Harpten önce bu boşluğu dolduracaklarını planlamışlar vesikasını söylüyor. Kürtler bir devlet kurarak buradaki boşluğu dolduracaklar. Belki de Türkiye’den toprak ister. Kendisine, Türkiye bunu kabul etmeyeceğini açıklamış bulunuyor dendiği zaman, o zaman çarpışacaksınız (diyor).
Şimdi tekrar kendisine deniyor ki Türkiye’nin düzenli orduları silahları, topları, zırhları, tankları, uçakları, füzeleri var. Böyle bir büyük güce nasıl karşı koyalım?

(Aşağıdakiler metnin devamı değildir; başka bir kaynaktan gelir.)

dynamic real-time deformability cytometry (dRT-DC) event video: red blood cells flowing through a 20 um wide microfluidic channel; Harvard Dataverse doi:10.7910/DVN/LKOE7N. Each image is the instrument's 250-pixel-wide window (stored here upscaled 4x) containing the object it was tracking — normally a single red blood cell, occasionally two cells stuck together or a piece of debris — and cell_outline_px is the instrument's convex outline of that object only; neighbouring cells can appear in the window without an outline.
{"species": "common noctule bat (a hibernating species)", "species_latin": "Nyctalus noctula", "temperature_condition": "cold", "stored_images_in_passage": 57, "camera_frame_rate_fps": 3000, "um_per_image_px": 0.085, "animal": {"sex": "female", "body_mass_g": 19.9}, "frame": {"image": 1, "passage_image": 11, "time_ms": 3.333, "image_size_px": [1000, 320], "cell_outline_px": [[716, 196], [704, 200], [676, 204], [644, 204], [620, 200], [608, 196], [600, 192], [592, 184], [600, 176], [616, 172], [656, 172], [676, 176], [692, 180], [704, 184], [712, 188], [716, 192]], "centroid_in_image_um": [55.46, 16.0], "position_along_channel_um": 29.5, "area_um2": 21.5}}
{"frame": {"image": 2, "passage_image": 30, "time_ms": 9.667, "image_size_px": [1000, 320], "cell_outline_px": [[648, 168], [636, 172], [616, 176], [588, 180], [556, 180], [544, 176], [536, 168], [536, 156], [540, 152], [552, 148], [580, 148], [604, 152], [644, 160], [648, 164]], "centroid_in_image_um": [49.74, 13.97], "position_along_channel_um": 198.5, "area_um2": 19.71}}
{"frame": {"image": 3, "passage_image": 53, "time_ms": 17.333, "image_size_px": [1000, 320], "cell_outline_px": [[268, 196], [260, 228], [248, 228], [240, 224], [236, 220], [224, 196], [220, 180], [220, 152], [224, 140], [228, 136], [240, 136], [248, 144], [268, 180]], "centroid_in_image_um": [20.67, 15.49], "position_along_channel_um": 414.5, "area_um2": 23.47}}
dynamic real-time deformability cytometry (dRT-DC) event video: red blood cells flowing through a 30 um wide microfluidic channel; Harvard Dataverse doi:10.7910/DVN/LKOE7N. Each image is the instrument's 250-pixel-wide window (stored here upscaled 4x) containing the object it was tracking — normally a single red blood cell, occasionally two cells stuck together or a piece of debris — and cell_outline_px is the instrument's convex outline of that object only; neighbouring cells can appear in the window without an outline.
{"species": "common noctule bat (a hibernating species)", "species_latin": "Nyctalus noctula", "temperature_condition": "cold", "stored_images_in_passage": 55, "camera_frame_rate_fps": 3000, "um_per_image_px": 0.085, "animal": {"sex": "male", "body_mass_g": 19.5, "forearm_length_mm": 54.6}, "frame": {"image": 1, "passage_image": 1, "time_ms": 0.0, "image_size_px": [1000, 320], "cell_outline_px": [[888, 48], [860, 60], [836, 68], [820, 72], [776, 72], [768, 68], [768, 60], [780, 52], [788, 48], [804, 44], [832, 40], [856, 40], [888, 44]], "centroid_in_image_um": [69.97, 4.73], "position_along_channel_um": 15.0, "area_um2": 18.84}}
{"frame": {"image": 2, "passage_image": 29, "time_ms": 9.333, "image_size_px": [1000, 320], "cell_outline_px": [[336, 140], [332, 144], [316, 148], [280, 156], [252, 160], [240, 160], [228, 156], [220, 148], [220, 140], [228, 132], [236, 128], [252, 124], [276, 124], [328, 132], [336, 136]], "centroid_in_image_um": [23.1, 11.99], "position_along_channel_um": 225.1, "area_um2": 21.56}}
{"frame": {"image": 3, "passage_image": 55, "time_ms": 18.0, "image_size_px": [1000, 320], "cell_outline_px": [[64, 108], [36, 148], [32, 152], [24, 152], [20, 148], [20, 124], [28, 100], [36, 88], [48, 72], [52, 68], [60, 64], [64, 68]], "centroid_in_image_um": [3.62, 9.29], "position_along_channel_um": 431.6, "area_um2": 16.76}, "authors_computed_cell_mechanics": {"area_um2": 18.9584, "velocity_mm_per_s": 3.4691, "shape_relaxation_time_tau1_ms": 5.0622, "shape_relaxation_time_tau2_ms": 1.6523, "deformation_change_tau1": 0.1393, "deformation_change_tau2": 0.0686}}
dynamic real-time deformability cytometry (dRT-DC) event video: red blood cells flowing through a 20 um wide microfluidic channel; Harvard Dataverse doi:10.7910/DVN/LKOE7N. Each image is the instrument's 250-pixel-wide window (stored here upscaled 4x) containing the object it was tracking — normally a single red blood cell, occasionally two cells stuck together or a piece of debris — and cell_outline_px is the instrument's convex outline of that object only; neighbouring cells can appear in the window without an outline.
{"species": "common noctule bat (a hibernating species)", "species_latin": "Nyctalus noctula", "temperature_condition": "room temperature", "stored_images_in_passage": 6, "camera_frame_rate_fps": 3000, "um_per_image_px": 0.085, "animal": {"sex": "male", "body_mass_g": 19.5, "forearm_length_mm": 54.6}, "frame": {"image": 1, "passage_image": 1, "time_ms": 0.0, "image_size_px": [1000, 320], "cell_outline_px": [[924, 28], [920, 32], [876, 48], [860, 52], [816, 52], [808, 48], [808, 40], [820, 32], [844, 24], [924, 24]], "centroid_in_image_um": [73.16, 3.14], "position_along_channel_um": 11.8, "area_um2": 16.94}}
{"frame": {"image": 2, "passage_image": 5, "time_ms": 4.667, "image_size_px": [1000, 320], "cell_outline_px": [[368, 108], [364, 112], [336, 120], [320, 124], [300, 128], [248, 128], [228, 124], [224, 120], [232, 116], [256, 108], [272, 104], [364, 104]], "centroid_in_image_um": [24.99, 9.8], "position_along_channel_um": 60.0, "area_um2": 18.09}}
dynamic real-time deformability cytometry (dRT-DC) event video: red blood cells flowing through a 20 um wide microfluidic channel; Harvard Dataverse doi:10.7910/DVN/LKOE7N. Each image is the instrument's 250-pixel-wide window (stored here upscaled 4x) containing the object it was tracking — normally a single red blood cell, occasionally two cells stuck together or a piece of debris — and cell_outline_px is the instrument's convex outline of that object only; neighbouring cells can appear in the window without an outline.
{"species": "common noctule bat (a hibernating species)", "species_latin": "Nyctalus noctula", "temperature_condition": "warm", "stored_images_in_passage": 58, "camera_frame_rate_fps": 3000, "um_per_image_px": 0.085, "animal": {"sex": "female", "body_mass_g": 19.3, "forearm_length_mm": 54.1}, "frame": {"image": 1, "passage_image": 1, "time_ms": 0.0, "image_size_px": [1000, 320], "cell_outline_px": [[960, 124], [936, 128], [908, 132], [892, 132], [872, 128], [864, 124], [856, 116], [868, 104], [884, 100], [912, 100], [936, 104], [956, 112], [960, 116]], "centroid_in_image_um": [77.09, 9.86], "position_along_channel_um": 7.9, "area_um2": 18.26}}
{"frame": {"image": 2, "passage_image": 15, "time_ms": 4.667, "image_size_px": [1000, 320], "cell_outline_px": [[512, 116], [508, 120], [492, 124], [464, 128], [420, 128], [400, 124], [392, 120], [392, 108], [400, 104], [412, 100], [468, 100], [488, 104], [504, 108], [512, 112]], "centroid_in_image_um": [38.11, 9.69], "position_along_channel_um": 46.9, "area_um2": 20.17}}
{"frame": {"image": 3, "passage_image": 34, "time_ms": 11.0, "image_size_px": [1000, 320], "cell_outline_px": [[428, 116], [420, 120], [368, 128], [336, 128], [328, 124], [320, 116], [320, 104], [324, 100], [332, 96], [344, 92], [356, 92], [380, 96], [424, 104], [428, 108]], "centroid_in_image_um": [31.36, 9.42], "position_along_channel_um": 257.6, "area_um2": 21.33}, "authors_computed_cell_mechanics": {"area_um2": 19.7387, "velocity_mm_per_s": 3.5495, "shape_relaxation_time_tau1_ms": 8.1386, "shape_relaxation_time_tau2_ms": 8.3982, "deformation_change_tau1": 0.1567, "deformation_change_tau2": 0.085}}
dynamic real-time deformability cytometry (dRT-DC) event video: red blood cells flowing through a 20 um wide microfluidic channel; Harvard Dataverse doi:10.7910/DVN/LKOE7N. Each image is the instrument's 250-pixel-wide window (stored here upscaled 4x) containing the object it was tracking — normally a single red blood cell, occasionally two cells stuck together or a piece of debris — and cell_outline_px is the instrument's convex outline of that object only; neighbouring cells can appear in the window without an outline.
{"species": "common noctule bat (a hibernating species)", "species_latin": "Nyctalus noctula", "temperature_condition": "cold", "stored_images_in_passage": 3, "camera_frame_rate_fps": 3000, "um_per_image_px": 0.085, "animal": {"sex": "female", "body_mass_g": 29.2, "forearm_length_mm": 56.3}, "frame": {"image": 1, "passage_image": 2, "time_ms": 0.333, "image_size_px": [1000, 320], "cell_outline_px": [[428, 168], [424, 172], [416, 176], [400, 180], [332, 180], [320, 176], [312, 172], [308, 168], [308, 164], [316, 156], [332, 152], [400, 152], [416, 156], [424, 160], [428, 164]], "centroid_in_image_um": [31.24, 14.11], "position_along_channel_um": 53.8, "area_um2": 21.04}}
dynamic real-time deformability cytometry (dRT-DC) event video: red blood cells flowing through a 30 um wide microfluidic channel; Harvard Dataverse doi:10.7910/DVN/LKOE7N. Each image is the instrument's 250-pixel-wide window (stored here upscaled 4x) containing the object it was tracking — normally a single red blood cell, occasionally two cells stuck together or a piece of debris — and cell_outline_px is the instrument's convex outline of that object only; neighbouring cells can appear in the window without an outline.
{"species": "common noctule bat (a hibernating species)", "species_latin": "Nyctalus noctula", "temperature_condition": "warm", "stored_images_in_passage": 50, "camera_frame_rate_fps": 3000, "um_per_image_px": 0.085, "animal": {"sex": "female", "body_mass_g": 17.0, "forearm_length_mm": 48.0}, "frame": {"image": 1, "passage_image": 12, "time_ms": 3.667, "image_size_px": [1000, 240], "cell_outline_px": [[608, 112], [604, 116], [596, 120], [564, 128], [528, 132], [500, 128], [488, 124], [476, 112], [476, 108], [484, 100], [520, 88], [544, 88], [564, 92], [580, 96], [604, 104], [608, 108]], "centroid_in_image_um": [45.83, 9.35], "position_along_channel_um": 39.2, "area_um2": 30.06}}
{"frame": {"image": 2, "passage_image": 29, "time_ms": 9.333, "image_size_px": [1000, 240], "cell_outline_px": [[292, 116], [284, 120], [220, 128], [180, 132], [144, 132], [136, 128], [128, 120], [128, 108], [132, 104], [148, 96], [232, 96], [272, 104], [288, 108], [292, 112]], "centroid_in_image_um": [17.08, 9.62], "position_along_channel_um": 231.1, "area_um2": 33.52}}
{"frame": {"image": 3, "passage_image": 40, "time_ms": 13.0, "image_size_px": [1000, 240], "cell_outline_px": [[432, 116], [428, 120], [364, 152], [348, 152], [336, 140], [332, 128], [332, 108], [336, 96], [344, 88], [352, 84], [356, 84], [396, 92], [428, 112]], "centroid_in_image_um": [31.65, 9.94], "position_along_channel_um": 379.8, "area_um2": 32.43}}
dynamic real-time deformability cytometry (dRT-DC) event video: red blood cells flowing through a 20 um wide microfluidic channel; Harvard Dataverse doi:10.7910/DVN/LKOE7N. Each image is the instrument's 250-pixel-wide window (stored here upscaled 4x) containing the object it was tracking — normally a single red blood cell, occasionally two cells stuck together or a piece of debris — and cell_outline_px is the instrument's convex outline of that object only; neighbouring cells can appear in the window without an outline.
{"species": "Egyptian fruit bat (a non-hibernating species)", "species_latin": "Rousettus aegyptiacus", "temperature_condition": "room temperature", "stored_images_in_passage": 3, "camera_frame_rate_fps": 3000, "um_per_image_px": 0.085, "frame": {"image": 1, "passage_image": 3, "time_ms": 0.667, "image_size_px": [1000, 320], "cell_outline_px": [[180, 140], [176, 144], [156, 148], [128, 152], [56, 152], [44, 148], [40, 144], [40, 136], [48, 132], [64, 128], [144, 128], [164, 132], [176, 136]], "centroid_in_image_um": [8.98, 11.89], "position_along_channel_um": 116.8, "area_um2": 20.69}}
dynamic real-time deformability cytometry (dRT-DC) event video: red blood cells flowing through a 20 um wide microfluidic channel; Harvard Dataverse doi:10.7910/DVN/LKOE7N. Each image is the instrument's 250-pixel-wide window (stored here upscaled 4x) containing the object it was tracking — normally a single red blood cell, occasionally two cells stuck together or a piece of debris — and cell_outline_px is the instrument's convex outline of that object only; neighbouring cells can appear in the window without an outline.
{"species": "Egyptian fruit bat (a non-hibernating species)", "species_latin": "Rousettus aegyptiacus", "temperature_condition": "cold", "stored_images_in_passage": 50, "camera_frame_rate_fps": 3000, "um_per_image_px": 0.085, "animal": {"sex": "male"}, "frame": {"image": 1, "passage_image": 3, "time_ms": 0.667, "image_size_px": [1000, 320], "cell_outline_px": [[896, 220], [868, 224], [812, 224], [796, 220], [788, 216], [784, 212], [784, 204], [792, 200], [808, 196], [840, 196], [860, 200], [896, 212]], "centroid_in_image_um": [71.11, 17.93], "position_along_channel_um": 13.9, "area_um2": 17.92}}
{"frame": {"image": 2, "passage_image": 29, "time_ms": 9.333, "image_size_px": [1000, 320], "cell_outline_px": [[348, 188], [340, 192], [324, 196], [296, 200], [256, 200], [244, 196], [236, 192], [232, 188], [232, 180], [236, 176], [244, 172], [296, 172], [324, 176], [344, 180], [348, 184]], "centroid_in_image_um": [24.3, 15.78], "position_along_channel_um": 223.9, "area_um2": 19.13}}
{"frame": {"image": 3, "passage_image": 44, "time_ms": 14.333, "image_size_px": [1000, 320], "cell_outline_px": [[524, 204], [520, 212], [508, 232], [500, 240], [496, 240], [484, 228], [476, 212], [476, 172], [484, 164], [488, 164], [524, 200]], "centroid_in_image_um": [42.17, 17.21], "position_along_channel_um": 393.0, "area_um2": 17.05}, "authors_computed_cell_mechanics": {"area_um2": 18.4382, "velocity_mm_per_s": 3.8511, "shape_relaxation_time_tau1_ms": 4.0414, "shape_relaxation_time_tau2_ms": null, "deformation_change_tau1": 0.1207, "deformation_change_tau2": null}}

Hem gerek İran, gerek Suriye, Irak’ın toprak bütünlüğü için açık tavır koymuş bulunuyorlar. Onların da bölgede bir kürt devleti oluşmasına göz yumacaklarına nasıl ihtimal veriyorsunuz dendiği zaman, Amerikalı Albayın kendinden çok emin ve sakin bir şekilde söylediği sözler şunlar;
Irak’ın kuzeyindeki kürtlerinde yakında çok silahları olacak. Saddam’ın bıraktığı silahlar onlara kalıyor. Belki Türkiye’de sizinkilerden bile ileri silahlar olacak. Uçakları, tankları, füzeleri zırhları, helikopterileri, havalimanları vs.
Ne zaman söyleniyor bu sözler? Körfez, harbinin başında daha körfez, harbi yapılmamış.
Muhterem milletvekilleri, Aziz milletimizin evlatları. Bu okuduğum vesika ne gösteriyor?
ABD, dış güçler, İsrail bütün bu olayların hepsini planlı olarak yapıyor. Onların uzun vadeli planları var ama ne yazık ki bizim bir planımız yok. Biz sadece onların planlarına yardımcı oluyoruz!”
-1992 Meclis Konuşması
“Gerçekten Türkiye bir felakete götürülüyor mu götürülmüyor mu? Önce dış olaylara bir bakış yapalım.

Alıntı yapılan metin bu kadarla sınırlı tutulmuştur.